On appeal, the SCOV does not get the issue of probability.  Instead, it focuses its brief decision on the issue of whether the IPA allows for DNA testing when such testing necessarily requires a new DNA sample.  The SCOV rules that the IPA is explicitly limited to existing samples and cannot compel DNA testing that would require the state to obtain new DNA samples from a non-party. 

For the SCOV this is a simple matter of statutory interpretation.  The IPA is written so that it only compels the testing of existing samples.  Normally, such testing would be done to prove that the Defendant was not connected to the biological evidence on which the conviction was based.  Call it not-my-semen-testing. 

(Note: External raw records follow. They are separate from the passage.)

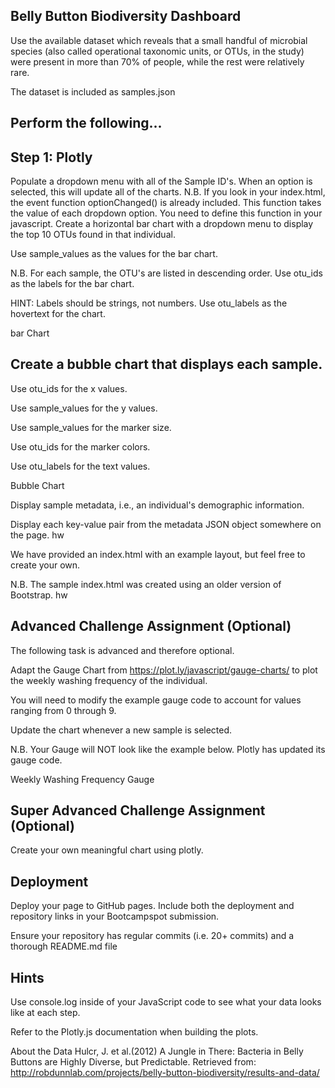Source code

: ## Belly Button Biodiversity Dashboard

Use the available dataset which reveals that a small handful of microbial species (also called operational taxonomic units, or OTUs, in the study) were present in more than 70% of people, while the rest were relatively rare.

The dataset is included as samples.json
## Perform the following... 
## Step 1: Plotly
Populate a dropdown menu with all of the Sample ID's. When an option is selected, this will update all of the charts.
N.B. If you look in your index.html, the event function optionChanged() is already included. This function takes the value of each dropdown option. You need to define this function in your javascript.
Create a horizontal bar chart with a dropdown menu to display the top 10 OTUs found in that individual.

Use sample_values as the values for the bar chart.

N.B. For each sample, the OTU's are listed in descending order.
Use otu_ids as the labels for the bar chart.

HINT: Labels should be strings, not numbers.
Use otu_labels as the hovertext for the chart.

bar Chart

## Create a bubble chart that displays each sample.

Use otu_ids for the x values.

Use sample_values for the y values.

Use sample_values for the marker size.

Use otu_ids for the marker colors.

Use otu_labels for the text values.

Bubble Chart

Display sample metadata, i.e., an individual's demographic information.

Display each key-value pair from the metadata JSON object somewhere on the page.
hw

We have provided an index.html with an example layout, but feel free to create your own.

N.B. The sample index.html was created using an older version of Bootstrap.
hw

## Advanced Challenge Assignment (Optional)
The following task is advanced and therefore optional.

Adapt the Gauge Chart from https://plot.ly/javascript/gauge-charts/ to plot the weekly washing frequency of the individual.

You will need to modify the example gauge code to account for values ranging from 0 through 9.

Update the chart whenever a new sample is selected.

N.B. Your Gauge will NOT look like the example below. Plotly has updated its gauge code.

Weekly Washing Frequency Gauge

## Super Advanced Challenge Assignment (Optional)
Create your own meaningful chart using plotly.

## Deployment
Deploy your page to GitHub pages. Include both the deployment and repository links in your Bootcampspot submission.

Ensure your repository has regular commits (i.e. 20+ commits) and a thorough README.md file

## Hints
Use console.log inside of your JavaScript code to see what your data looks like at each step.

Refer to the Plotly.js documentation when building the plots.

About the Data
Hulcr, J. et al.(2012) A Jungle in There: Bacteria in Belly Buttons are Highly Diverse, but Predictable. Retrieved from: http://robdunnlab.com/projects/belly-button-biodiversity/results-and-data/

In this case, though, Defendant wants DNA to confirm that he was at the scene of the crime—just with someone else.  But the testing would require a new sample from a non-party, which the IPA was not intended to compel.  So Defendant’s situation essentially falls outside of the purpose and scope of the IPA, and the relief sought is unavailable.

That’s all.  The SCOV ignores the Defendant’s request to analyze the probability that this evidence would have altered the outcome of his case.  It also makes a brief ruling on the arguments that there is a constitutional need to obtain additional DNA evidence.  The SCOV rules that such rights to compel evidence are limited to the time before a verdict and are unavailable to a party as a matter of law for post-conviction relief.  The reasoning is short and blunt.

Of course, the SCOV’s decision leaves more questions than it answers.  As the SCOV admits, the IPA is a relatively new and untested law in Vermont.  In many ways, today’s case appears to be a situation where the SCOV is unwilling to break new ground or offer specific guidance because of the facts.  They say that bad facts make bad cases, which make bad law.  And the SCOV seems to be cognizant that it could go farther on the facts of today’s case, but it would risk creating a precedent that would frustrate the purpose of the law under a set of more favorable or complicated facts. 

This is the dilemma of the SCOV.  How far should it rule in a particular case?  Today, the answer would appear to be not far at all.